### PAGE EXTRACT
+---+
Byrd is also known for using his knowledge of
parliamentary procedure: Before the
"
Reagan Revolution", Byrd
frustrated Republicans with his encyclopedic knowledge of the inner
workings of the Senate. From 1977 to 1979 he was described as
"performing a procedural tap dance around the minority,
outmaneuvering Republicans with his mastery of the Senate's arcane
rules." In 1988, while Majority Leader, he
moved a
call of the Senate, which was adopted by
the majority present, in order to have the
Sergeant at
Arms arrest members not in attendance.
One member (Robert Packwood, R-Oregon
) was
escorted back to the chamber by the Sergeant-at-Arms in order to
obtain a quorum.
As the
longest-serving Democratic Senator, Byrd has served as President pro tempore four times when
his party has been in the majority: from 1989 until the Republicans
won control of the Senate in 1995; for 17 days in early 2001, when
the Senate was evenly split between parties and outgoing Vice
President Al Gore broke the tie in favor of
the Democrats; when the Democrats regained the majority in June
2001 after Senator Jim Jeffords of
Vermont
left the Republican party to become an independent;
and again in 2007, as a result of the 2006 Senate
elections. In this capacity, Byrd is third in the line
of presidential succession, currently behind Vice President
Joe Biden and Speaker of the House
Nancy Pelosi.
Scholarships and TAH History Grants
In 1969, Byrd launched a Scholastic Recognition Award; he also
began to present a savings bond to valedictorians from high
schools, public and private, in West Virginia. In 1985 Congress
approved the nation's only merit-based scholarship program funded
through the
U.S. Department of
Education, which Congress later named in Byrd's honor. The
Robert C.
+---+
### WHAT NEEDS TO BE DONE
Reproduce verbatim the portion of the Byrd passage starting at "Byrd is also" and ending at "not in attendance.".

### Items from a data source
+---+
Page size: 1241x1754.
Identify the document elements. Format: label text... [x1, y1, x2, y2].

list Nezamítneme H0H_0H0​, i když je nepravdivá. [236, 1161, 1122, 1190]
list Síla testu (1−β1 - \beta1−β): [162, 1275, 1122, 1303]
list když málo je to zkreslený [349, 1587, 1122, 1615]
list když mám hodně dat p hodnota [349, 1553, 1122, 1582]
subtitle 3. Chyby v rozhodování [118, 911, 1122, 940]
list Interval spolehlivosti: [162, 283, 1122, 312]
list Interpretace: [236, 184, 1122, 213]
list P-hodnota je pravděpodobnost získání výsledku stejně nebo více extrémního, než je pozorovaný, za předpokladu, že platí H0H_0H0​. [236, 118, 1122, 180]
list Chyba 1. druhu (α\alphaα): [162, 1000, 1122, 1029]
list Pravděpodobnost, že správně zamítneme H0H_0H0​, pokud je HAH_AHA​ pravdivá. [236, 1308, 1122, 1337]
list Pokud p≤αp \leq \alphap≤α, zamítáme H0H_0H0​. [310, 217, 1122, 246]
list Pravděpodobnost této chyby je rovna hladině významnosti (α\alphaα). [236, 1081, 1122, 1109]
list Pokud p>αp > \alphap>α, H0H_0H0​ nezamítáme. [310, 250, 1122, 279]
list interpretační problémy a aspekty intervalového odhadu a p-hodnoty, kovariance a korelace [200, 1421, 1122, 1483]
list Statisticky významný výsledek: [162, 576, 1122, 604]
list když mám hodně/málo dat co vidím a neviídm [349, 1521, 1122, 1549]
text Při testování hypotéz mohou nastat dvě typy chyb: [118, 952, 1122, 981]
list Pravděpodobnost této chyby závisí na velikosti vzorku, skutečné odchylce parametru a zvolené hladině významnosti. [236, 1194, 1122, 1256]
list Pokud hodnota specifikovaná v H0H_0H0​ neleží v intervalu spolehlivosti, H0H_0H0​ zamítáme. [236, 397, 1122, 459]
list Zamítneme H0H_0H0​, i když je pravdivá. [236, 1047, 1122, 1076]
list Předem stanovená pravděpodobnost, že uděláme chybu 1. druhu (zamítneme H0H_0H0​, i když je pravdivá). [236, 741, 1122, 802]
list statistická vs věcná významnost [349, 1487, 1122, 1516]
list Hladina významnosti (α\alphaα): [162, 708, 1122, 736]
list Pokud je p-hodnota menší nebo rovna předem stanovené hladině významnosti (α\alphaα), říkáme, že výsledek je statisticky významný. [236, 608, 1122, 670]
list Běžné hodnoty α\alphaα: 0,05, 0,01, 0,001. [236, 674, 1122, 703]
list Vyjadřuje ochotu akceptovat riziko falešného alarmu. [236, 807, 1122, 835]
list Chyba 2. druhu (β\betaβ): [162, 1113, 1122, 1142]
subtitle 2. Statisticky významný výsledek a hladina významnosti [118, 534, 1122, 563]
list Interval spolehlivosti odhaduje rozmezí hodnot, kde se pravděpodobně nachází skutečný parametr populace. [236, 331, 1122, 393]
+---+
### EXERCISE RESPONSE
Byrd is also known for using his knowledge of
parliamentary procedure: Before the
"
Reagan Revolution", Byrd
frustrated Republicans with his encyclopedic knowledge of the inner
workings of the Senate. From 1977 to 1979 he was described as
"performing a procedural tap dance around the minority,
outmaneuvering Republicans with his mastery of the Senate's arcane
rules." In 1988, while Majority Leader, he
moved a
call of the Senate, which was adopted by
the majority present, in order to have the
Sergeant at
Arms arrest members not in attendance.